Donald tells people that he has negotiated many great deals, and it is possible that some of his deals really were great. It is also true that he's overseen many real disasters. Four of his major projects have gone bankrupt. He says he was just using the system to make money. It's pretty hard to make money by going bankrupt.
Trump most likely used the system to save his tail. In all probability, the losses associated with these bankruptcies are a key reason that he is only worth $4 billion instead of the $13 billion he would have amassed through passive investments. To restate the obvious: Trump only plays a successful businessman on television.
Narcissists tend to overvalue their own ideas just because they are their ideas. For example, Obama believes that the Iran deal is great, while a majority of Americans disagree. Obama believes that he is winning in the world and Putin is losing. Obama believes it is an accomplishment to give poor people a piece of paper with the words “health Insurance” written on it, even though that piece of paper won’t get people healthcare.

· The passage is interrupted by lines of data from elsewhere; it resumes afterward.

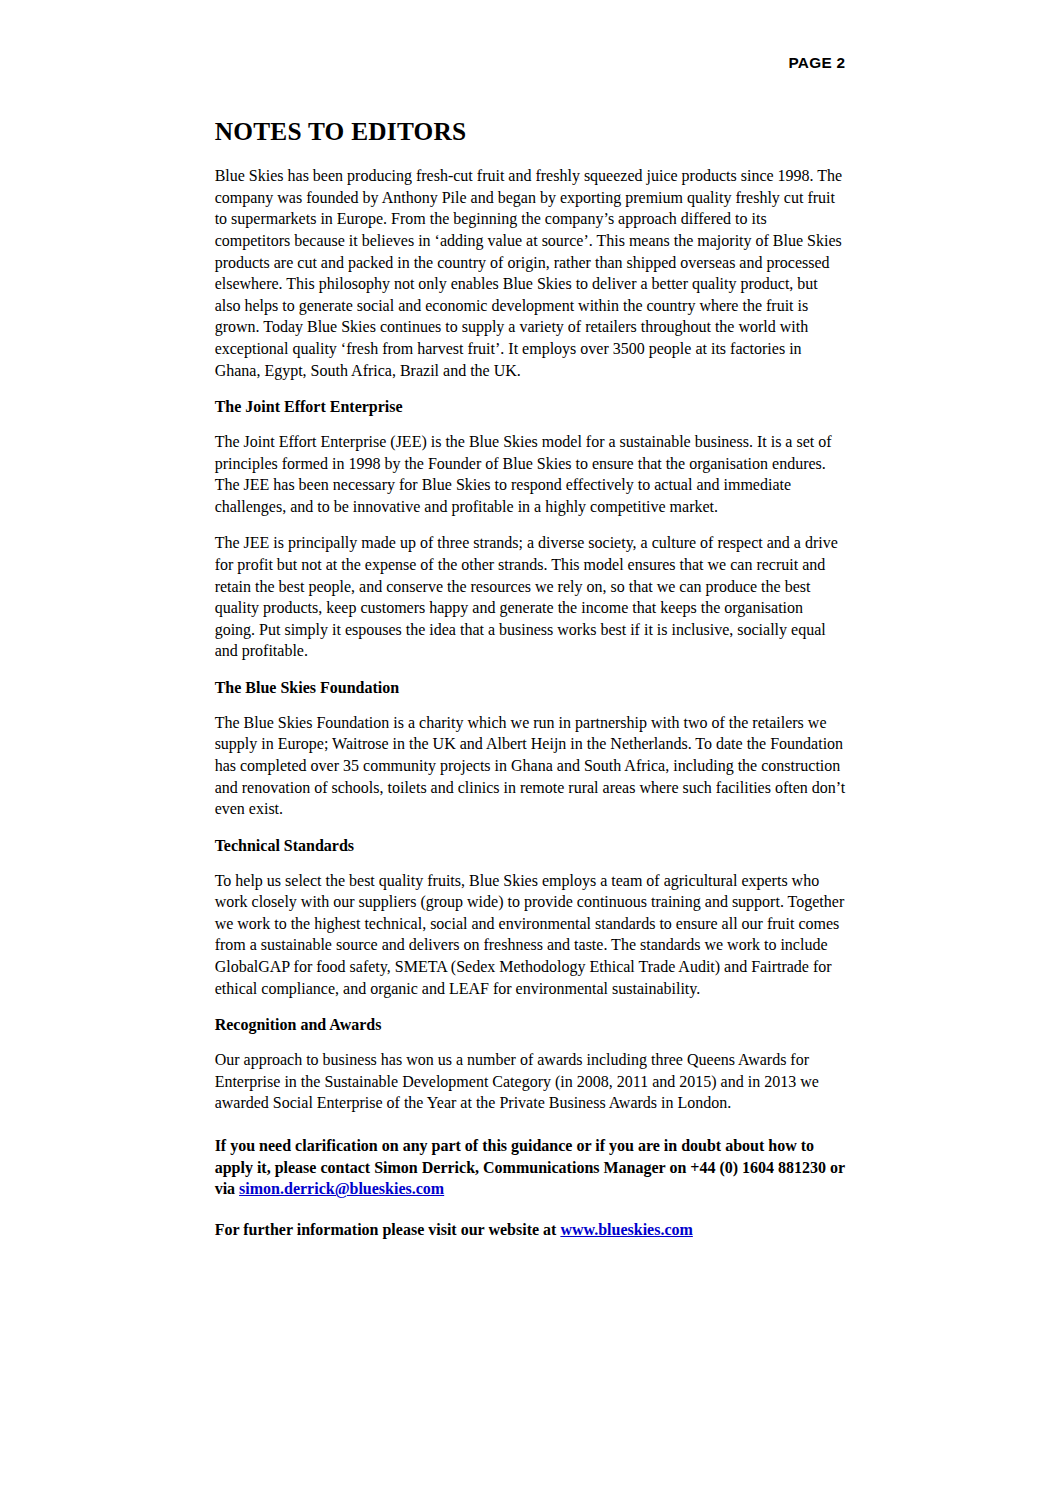PAGE 2
NOTES TO EDITORS
Blue Skies has been producing fresh-cut fruit and freshly squeezed juice products since 1998. The company was founded by Anthony Pile and began by exporting premium quality freshly cut fruit to supermarkets in Europe. From the beginning the company’s approach differed to its competitors because it believes in ‘adding value at source’. This means the majority of Blue Skies products are cut and packed in the country of origin, rather than shipped overseas and processed elsewhere. This philosophy not only enables Blue Skies to deliver a better quality product, but also helps to generate social and economic development within the country where the fruit is grown. Today Blue Skies continues to supply a variety of retailers throughout the world with exceptional quality ‘fresh from harvest fruit’. It employs over 3500 people at its factories in Ghana, Egypt, South Africa, Brazil and the UK.
The Joint Effort Enterprise
The Joint Effort Enterprise (JEE) is the Blue Skies model for a sustainable business. It is a set of principles formed in 1998 by the Founder of Blue Skies to ensure that the organisation endures. The JEE has been necessary for Blue Skies to respond effectively to actual and immediate challenges, and to be innovative and profitable in a highly competitive market.
The JEE is principally made up of three strands; a diverse society, a culture of respect and a drive for profit but not at the expense of the other strands. This model ensures that we can recruit and retain the best people, and conserve the resources we rely on, so that we can produce the best quality products, keep customers happy and generate the income that keeps the organisation going. Put simply it espouses the idea that a business works best if it is inclusive, socially equal and profitable.
The Blue Skies Foundation
The Blue Skies Foundation is a charity which we run in partnership with two of the retailers we supply in Europe; Waitrose in the UK and Albert Heijn in the Netherlands. To date the Foundation has completed over 35 community projects in Ghana and South Africa, including the construction and renovation of schools, toilets and clinics in remote rural areas where such facilities often don’t even exist.
Technical Standards
To help us select the best quality fruits, Blue Skies employs a team of agricultural experts who work closely with our suppliers (group wide) to provide continuous training and support. Together we work to the highest technical, social and environmental standards to ensure all our fruit comes from a sustainable source and delivers on freshness and taste. The standards we work to include GlobalGAP for food safety, SMETA (Sedex Methodology Ethical Trade Audit) and Fairtrade for ethical compliance, and organic and LEAF for environmental sustainability.
Recognition and Awards
Our approach to business has won us a number of awards including three Queens Awards for Enterprise in the Sustainable Development Category (in 2008, 2011 and 2015) and in 2013 we awarded Social Enterprise of the Year at the Private Business Awards in London.
If you need clarification on any part of this guidance or if you are in doubt about how to apply it, please contact Simon Derrick, Communications Manager on +44 (0) 1604 881230 or via simon.derrick@blueskies.com
For further information please visit our website at www.blueskies.com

Trump overvalues his ideas to at least an equal degree. His promotion of crazy ideas wastes time and tarnished the image of the Republican Party. Trump famously wasted our time with the bogus claims about Obama's birth certificate. This “birther” baloney diverted attention from real questions, such as: did Obama claim to be an exchange student to gain preferential university admission?
Now Donald Trump thinks the 14th Amendment has been wrongly interpreted all these years and that its citizenship by birth provisions can be overturned. It is true there are a few lawyers who hold this arcane view, but the majority of legal scholars disagree. Two Supreme Court decisions provide indirect support for the majority view. There is no chance that the existing Supreme Court would overturn the current interpretation. Like the birther nonsense, the focus on birthright citizenship is a waste of time, which lends credence to the view that the Republican Party is the party of loons.
Now Trump believes he can deport 11 million people with ease. When questioned about the massive costs and impossible logistics of this mass deportation, he says, "No problem. Believe me. It’s called management." In his mind, no problem is a match for his superior skills.
His "believe me" claims are not believable. He can never explain how he would accomplish anything. His only demonstrative competence is selling himself, and then only to the gullible.